Value-Free Science? emphasizes the importance of understanding the political origins and impact of scientific ideas. Proctor lucidly demonstrates how value-neutrality is a reaction to larger political developments, including the use of science by government and industry, the specialization of professional disciplines, and the efforts to stifle intellectual freedoms or to politicize the world of the academy.

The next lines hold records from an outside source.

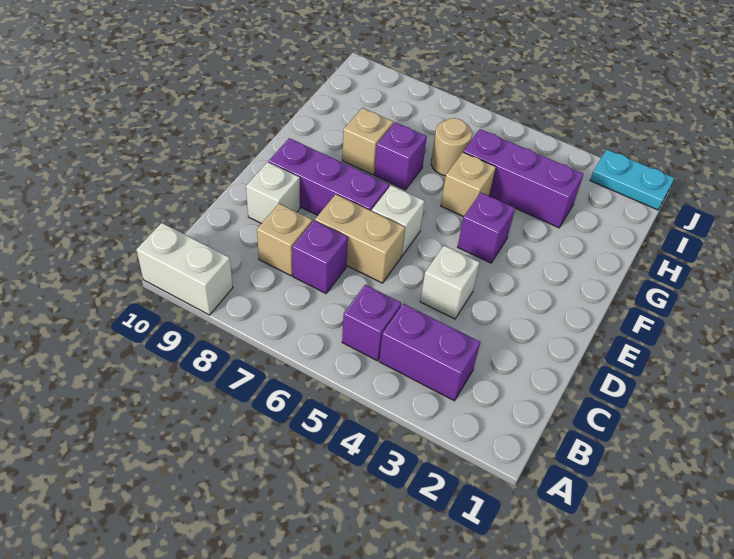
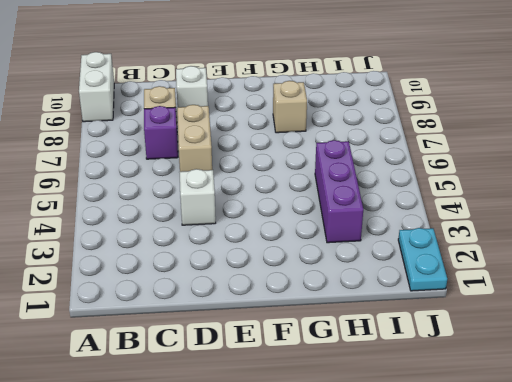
none -> purple 1x2 brick [379,304,480,401]
none -> purple 1x1 brick [342,285,401,361]
none -> white 1x1 brick [372,185,425,256]

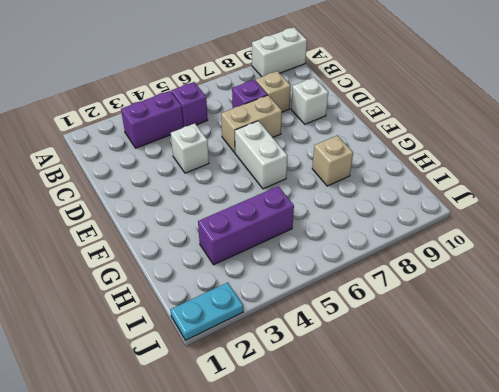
white 1x2 brick [235,121,288,189] -> white 1x1 brick [372,185,425,256]
none -> purple 1x3 brick [269,138,389,215]
none -> purple 1x1 brick [458,193,515,263]
none -> tan 1x1 brick [441,152,496,217]

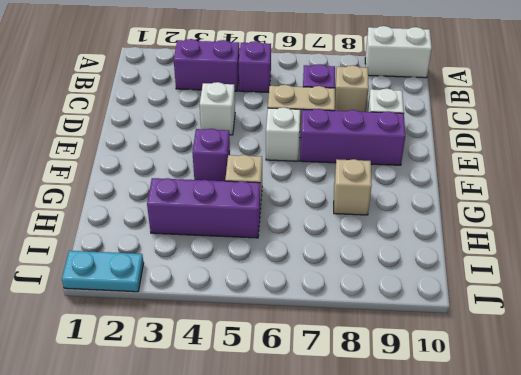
none -> purple 1x1 brick [374,122,427,190]
none -> tan 1x1 round brick [431,118,472,176]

The first part of the book traces the origins of value-neutrality prior to the eighteenth century. Plato and Aristotle saw contemplative thought as superior to practical action, and this separation of theory and practice is still invoked today in defense of "neutral science." In the seventeenth century the Baconian search for useful knowledge allowed a new and closer tie between theory and practice, but it also isolated moral knowledge from natural philosophy. Another version of neutrality was introduced by the mechanical conception of the universe, in which the idea of a benevolent, human-centered cosmos was replaced with a "devalorized" view of nature.

The central part of the book explores the exclusion of politics and morals with the emergence of the social sciences. Proctor highlights the case of Germany, where the ideal of value-neutrality was first articulated in modern form by social scientists seeking to attack or defend Marxism, feminism, and other social movements. He traces the rise and fall of positivist ethical and economic theory, showing that arguments for value-free science often mask concrete political maneuvers. Finally, he reviews critiques of science that have been voiced in recent debates over critical issues in agricultural science, military research, health and medicine, and biological determinism.

This provocative book will interest anyone seeking ways to reconcile the ideals of scientific freedom and social responsibility.